Decreased birthweights in infants after maternal in utero exposure to the Dutch famine of 1944-1945
- PMID: 1584725
- DOI: 10.1111/j.1365-3016.1992.tb00764.x
Decreased birthweights in infants after maternal in utero exposure to the Dutch famine of 1944-1945
Abstract
Using maternity records of the University of Amsterdam teaching hospital for births 1960-1984, obstetric outcomes in 1808 first-born singleton offspring of mothers born between 1 January 1944 and 30 June 1946 in The Netherlands were analysed. Most of these mothers had experienced, during intra-uterine life, a war-induced famine that lasted from November 1944 to May 1945. The study was prompted by a report on increased perinatal mortality in offspring of such mothers and it aimed at describing late effects, if any, of such an exposure. Mothers exposed to famine during their first and second trimester in utero had offspring with birthweights lower than mothers not exposed to famine.
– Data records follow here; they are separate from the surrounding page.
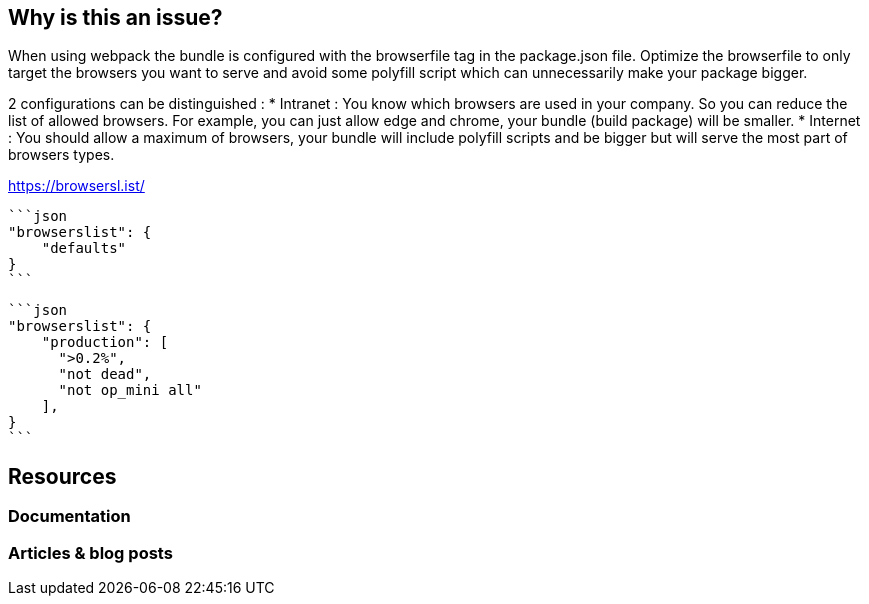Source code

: :!sectids:

== Why is this an issue?

When using webpack the bundle is configured with the browserfile tag in the package.json file.
Optimize the browserfile to only target the browsers you want to serve and avoid some polyfill script which can unnecessarily make your package bigger.

2 configurations can be distinguished :
* Intranet : You know which browsers are used in your company. So you can reduce the list of allowed browsers. For example, you can just allow edge and chrome, your bundle (build package) will be smaller.
* Internet : You should allow a maximum of browsers, your bundle will include polyfill scripts and be bigger but will serve the most part of browsers types.

https://browsersl.ist/

[source,typescriptjsx,data-diff-id="1",data-diff-type="noncompliant"]
----
```json
"browserslist": {
    "defaults"
}
```
----

[source,typescriptjsx,data-diff-id="1",data-diff-type="compliant"]
----
```json
"browserslist": {
    "production": [
      ">0.2%",
      "not dead",
      "not op_mini all"
    ],
}
```
----


== Resources

=== Documentation


=== Articles & blog posts
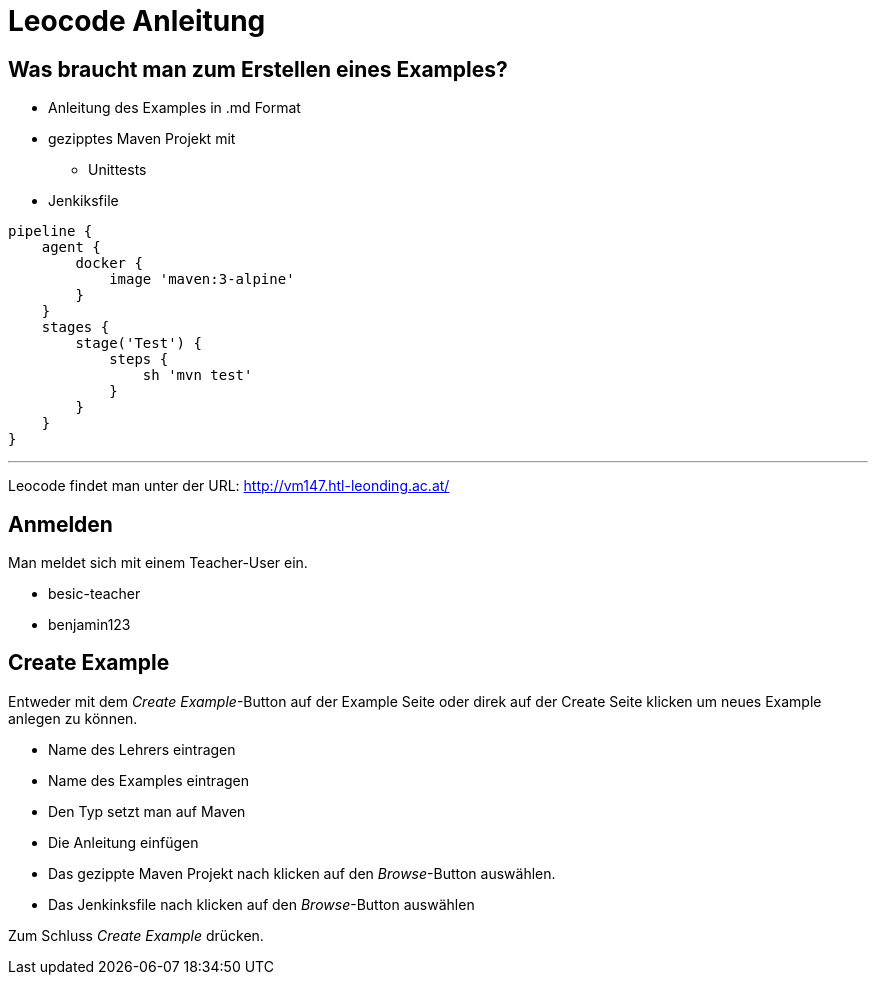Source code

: = Leocode Anleitung

== Was braucht man zum Erstellen eines Examples?


* Anleitung des Examples in .md Format
* gezipptes Maven Projekt mit
** Unittests
* Jenkiksfile
```
pipeline {
    agent {
        docker {
            image 'maven:3-alpine'
        }
    }
    stages {
        stage('Test') {
            steps {
                sh 'mvn test'
            }
        }
    }
}
```

---
Leocode findet man unter der URL: http://vm147.htl-leonding.ac.at/

== Anmelden
Man meldet sich mit einem Teacher-User ein.

* besic-teacher
* benjamin123


== Create Example
Entweder mit dem _Create Example_-Button auf der Example Seite oder direk auf der Create Seite klicken um neues Example anlegen zu können.

* Name des Lehrers eintragen

* Name des Examples eintragen

* Den Typ setzt man auf Maven

* Die Anleitung einfügen

* Das gezippte Maven Projekt nach klicken auf den _Browse_-Button auswählen.

* Das Jenkinksfile nach klicken auf den _Browse_-Button auswählen


Zum Schluss _Create Example_ drücken.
The decrease in birthweight was in part due to slower fetal growth rate, in part to shorter gestation. Birthweights in the offspring of mothers exposed in their third trimester in utero were, however, not reduced. These findings in mothers exposed to famine in utero are in contrast to the effects of the famine on their mothers during their pregnancies, where third trimester exposure was associated with a reduction in birthweight. The effect of in utero exposure on birthweight persisted after control for potential confounding and intervening variables. Paradoxically, similar effects were seen in offspring of some mothers presumably not exposed to malnutrition. In this study, clear effects on reproductive outcomes are seen in the generation following an environmental exposure in utero.